Exercises to complete |
(A) Return verbatim the passage of the object-detection patent text that begins with the words containing "The system may" and ends with "directly or indirectly.".
(B) Extend the patent description of the object-detection system, picking up right after its final sentence.

Document excerpt |
------------------------------------------------------------------------

It will be appreciated that in some embodiments, a set of rectification transformations may be determined and stored for predetermined stored quadrilaterals. Then, if a quadrilateral received during processing is close enough to one of the stored quadrilaterals, the associated transformation may be used, thus performing a significant part of the processing offline and providing faster results in runtime.

It is noted that the teachings of the presently disclosed subject matter are not bound by the flow chart illustrated in FIG. 2, rather the illustrated operations can occur out of the illustrated order. For example, receiving steps 200, 204 and 216 can be executed substantially concurrently or in any order. It is also noted that whilst the flow chart is described with reference to certain elements, this is by no means binding, and the operations can be performed by elements other than those described herein.

Referring now to FIG. 3, showing a block diagram of a system for detecting objects within frames.

The system may be implemented as a computing platform 300, such as a server, a desktop computer, a laptop computer, a processor embedded within a video capture device, or the like. Computing platform 300 may also be implemented as two or more computing platforms, wherein, for example, some processing steps are performed by the camera capturing images, while other processing steps are performed on one or more other computing platforms, such as a server receiving data or images from the camera directly or indirectly.

In some exemplary embodiments, computing platform 300 may comprise a storage device 304. Storage device 304 may comprise one or more of the following: a hard disk drive, a Flash disk, a Random Access Memory (RAM), a memory chip, or the like. In some exemplary embodiments, storage device 304 may retain program code operative to cause processor 312 detailed below to perform acts associated with any of the components executed by computing platform 300, such as the steps indicated on FIG. 2 above.

In some exemplary embodiments of the disclosed subject matter, computing platform 300 may comprise an Input/Output (I/O) device 308 such as a display, a pointing device, a keyboard, a touch screen, or the like. I/O device 308 may be utilized to provide output to or receive input from a user.

------------------------------------------------------------------------

Data segment |
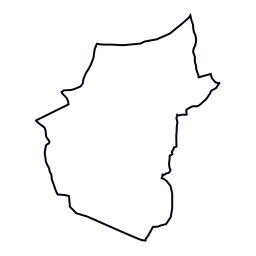 outline of Monier, Gros Islet, Saint Lucia
{"feature_id": "8701671B21062082038543", "entity_name": "Monier", "entity_type": "district", "adm_level": 2, "iso_a3": "LCA", "parent_name": "Saint Lucia", "parent_adm1": "Gros Islet", "projection": "natural_earth1", "projection_center": [-60.941, 14.03], "detail": "fine", "context": "isolated", "style": "outline", "palette": "ink", "viewbox_px": 256, "rotation_deg": 0, "n_neighbors": 0, "source": "geoboundaries", "source_scale": "gbopen_adm2", "svg_char_len": 4330}
<svg xmlns="http://www.w3.org/2000/svg" viewBox="0 0 256 256"><path d="M190.4,15.4L188.8,17.7L181.5,24.1L169.8,33.6L156.8,39.3L144.3,41.6L140.5,43.6L123.1,45.2L110.8,44.6L104.9,44.6L100.6,44.4L96.8,43.8L96.2,45.4L94.8,48.8L94.1,53.0L93.5,57.6L92.2,61.2L90.7,64.9L88.2,69.6L85.9,73.1L83.5,78.9L82.7,83.6L80.6,86.4L77.4,87.8L74.2,89.1L71.0,90.0L66.8,90.2L63.8,90.4L61.6,92.0L61.8,92.6L62.0,93.0L62.3,93.4L62.5,93.6L62.7,94.0L65.7,96.9L66.1,97.5L66.5,97.9L66.7,98.4L67.1,99.1L67.3,99.6L67.6,100.2L67.7,100.4L67.9,100.9L68.1,101.5L68.2,102.0L68.3,102.7L68.3,103.3L68.4,103.9L68.5,104.4L36.1,120.4L36.8,121.6L39.3,123.7L39.7,124.0L40.3,124.5L40.8,124.9L41.3,125.2L41.8,125.5L42.3,125.9L42.8,126.3L43.4,126.6L43.8,127.0L44.2,127.2L44.4,127.5L44.6,128.0L44.9,128.6L45.1,129.2L45.4,129.8L45.6,130.5L45.6,131.4L45.7,131.9L45.8,132.7L45.8,133.3L46.0,134.1L46.0,134.7L46.1,135.4L46.1,135.9L46.2,136.6L46.4,137.1L46.6,137.4L47.0,138.1L47.7,138.9L48.0,139.4L48.2,139.7L48.6,140.1L49.0,140.7L49.3,141.1L49.4,141.4L49.3,142.2L49.2,142.7L48.9,143.2L48.5,143.6L47.8,143.9L47.3,144.3L46.7,144.7L46.3,145.1L46.1,145.5L45.9,146.2L45.7,147.0L45.6,147.7L45.4,148.5L45.3,149.1L45.2,149.8L45.2,150.4L45.0,151.1L44.9,151.5L44.9,152.2L44.8,152.8L44.8,153.3L44.8,153.8L44.9,154.5L45.0,155.4L45.2,156.2L45.3,156.8L45.4,157.3L45.5,158.1L45.6,158.8L45.6,159.5L45.7,160.3L45.8,160.8L45.9,161.4L46.1,162.1L46.3,162.7L46.6,163.4L47.0,164.2L47.3,164.9L47.6,165.6L48.1,166.3L48.4,167.0L48.7,167.6L49.0,168.2L49.2,168.8L49.3,169.5L49.5,170.8L49.9,171.9L50.2,172.4L50.5,173.1L50.8,173.8L51.2,174.4L51.4,175.3L51.5,176.0L51.6,176.9L51.6,177.7L51.7,178.6L51.9,179.4L52.0,180.0L52.4,181.0L52.7,181.9L53.0,182.8L53.5,183.9L53.7,184.4L53.8,184.9L54.1,185.8L54.5,187.0L54.8,187.6L55.1,188.5L55.4,189.4L55.6,190.0L55.9,190.8L56.2,191.5L56.7,192.5L57.6,194.4L58.1,194.5L59.9,194.6L61.2,194.7L62.1,194.8L62.9,194.9L63.6,195.0L64.3,195.0L65.2,195.1L66.3,195.5L67.1,195.6L67.7,195.7L68.5,195.8L68.8,195.9L69.0,196.0L69.9,206.7L75.2,212.1L76.1,213.0L76.4,213.3L80.2,214.4L86.9,216.4L97.3,221.0L123.9,232.7L138.2,238.8L141.2,239.9L144.7,240.6L145.6,240.5L145.6,240.3L145.6,240.1L145.6,239.6L145.9,238.7L146.4,237.9L147.2,237.0L148.2,235.5L149.1,233.9L150.3,231.8L151.5,229.6L152.0,228.4L152.2,228.1L152.7,227.4L152.8,227.2L153.2,226.8L155.1,226.8L156.4,226.8L158.7,226.4L159.9,225.7L166.1,224.1L170.7,217.1L172.2,208.3L172.2,193.4L170.5,186.0L168.6,183.5L166.7,181.1L163.7,178.9L161.7,178.2L162.1,176.8L162.3,176.6L162.5,176.2L162.3,175.5L162.4,174.8L162.8,174.4L163.0,174.5L163.2,174.8L163.5,175.1L164.2,174.8L165.1,174.2L165.7,173.7L166.7,173.3L167.4,173.3L168.9,172.7L169.4,172.3L169.7,171.5L170.4,170.5L170.5,170.0L169.9,168.7L169.6,167.9L169.4,166.9L169.3,166.2L169.1,165.1L169.1,163.6L169.2,162.3L169.3,161.1L169.4,160.2L169.5,159.4L169.6,158.3L169.6,157.3L169.6,156.4L170.0,155.6L170.5,155.2L171.6,154.6L172.1,154.3L172.4,154.0L172.3,153.5L172.0,152.7L171.9,152.2L172.1,151.4L172.6,150.5L173.3,149.6L173.6,148.3L174.0,147.5L175.1,147.1L176.4,146.6L176.5,145.0L176.4,143.7L176.4,141.3L176.3,139.3L176.3,137.4L176.3,136.0L176.3,134.7L176.5,133.6L176.6,132.1L176.6,130.8L176.7,129.5L176.7,128.4L176.8,126.8L177.0,125.0L177.3,123.3L177.4,122.1L176.9,119.8L176.4,118.5L177.2,114.8L177.9,115.2L178.6,115.4L179.8,115.2L181.5,114.8L183.0,114.7L184.3,114.7L186.0,114.8L186.4,114.8L186.7,114.6L186.7,114.2L186.6,113.5L186.4,112.4L186.3,110.9L186.5,109.7L187.4,109.0L191.8,106.6L192.7,106.4L193.7,106.2L195.1,106.3L196.2,106.3L196.7,106.2L197.3,106.1L197.8,106.0L198.3,105.8L198.8,105.4L199.2,105.2L200.5,104.2L202.0,102.9L203.2,101.7L204.4,100.8L205.6,99.7L206.9,98.2L208.1,96.3L209.0,95.0L209.9,93.7L210.5,92.3L211.0,91.0L211.7,90.4L212.7,89.9L214.0,89.3L215.0,88.7L216.5,87.6L216.8,87.1L217.3,86.2L217.7,85.4L219.9,82.5L219.2,82.9L218.0,83.1L216.0,82.6L214.8,81.6L213.4,80.1L212.7,79.1L211.8,77.6L211.3,76.4L211.0,75.1L210.7,74.0L198.7,77.3L198.2,74.8L197.1,71.6L196.5,69.7L196.0,68.2L196.2,66.6L195.7,64.7L195.2,63.3L195.0,61.6L194.8,60.1L194.8,58.8L194.9,57.1L194.5,55.7L194.0,54.3L193.2,52.5L193.2,51.4L193.4,49.7L193.8,48.3L194.5,46.9L195.1,45.6L195.4,44.3L195.8,42.5L196.2,40.2L196.0,38.6L195.7,36.6L195.1,34.6L194.2,32.8L193.6,30.6L193.2,28.2L193.1,25.9L193.0,24.7L192.4,23.1L191.8,21.5L191.2,19.1L190.7,17.0L190.4,15.4Z" fill="none" stroke="#020617" stroke-width="2"/></svg>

------------------------------------------------------------------------

Results in order |
(A)
The system may be implemented as a computing platform 300, such as a server, a desktop computer, a laptop computer, a processor embedded within a video capture device, or the like. Computing platform 300 may also be implemented as two or more computing platforms, wherein, for example, some processing steps are performed by the camera capturing images, while other processing steps are performed on one or more other computing platforms, such as a server receiving data or images from the camera directly or indirectly.

(B)
Computing platform 300 may comprise a processor 312. Processor 312 may comprise any one or more of the following processing units, such as but not limited to: a Central Processing Unit (CPU), a microprocessor, an electronic circuit, an Integrated Circuit (IC), a Central Processor (CP), a processor embedded within a camera, or the like. In other embodiments, processor 312 may be a graphic processing unit. In further embodiments, processor 312 may be a processing unit embedded in a video capture device. Processor 312 may be utilized to perform computations required by the system or any of its subcomponents. Processor 312 may comprise one or more processing units in direct or indirect communication. Processor 312 may be configured to execute several functional modules in accordance with computer-readable instructions implemented on a non-transitory computer usable medium. Such functional modules are referred to hereinafter as comprised in the processor.

The modules, also referred to as components as detailed below, may be implemented as one or more sets of interrelated computer instructions, loaded to and executed by, for example, processor 312 or by another processor. The components may be arranged as one or more executable files, dynamic libraries, static libraries, methods, functions, services, or the like, programmed in any programming language and under any computing environment.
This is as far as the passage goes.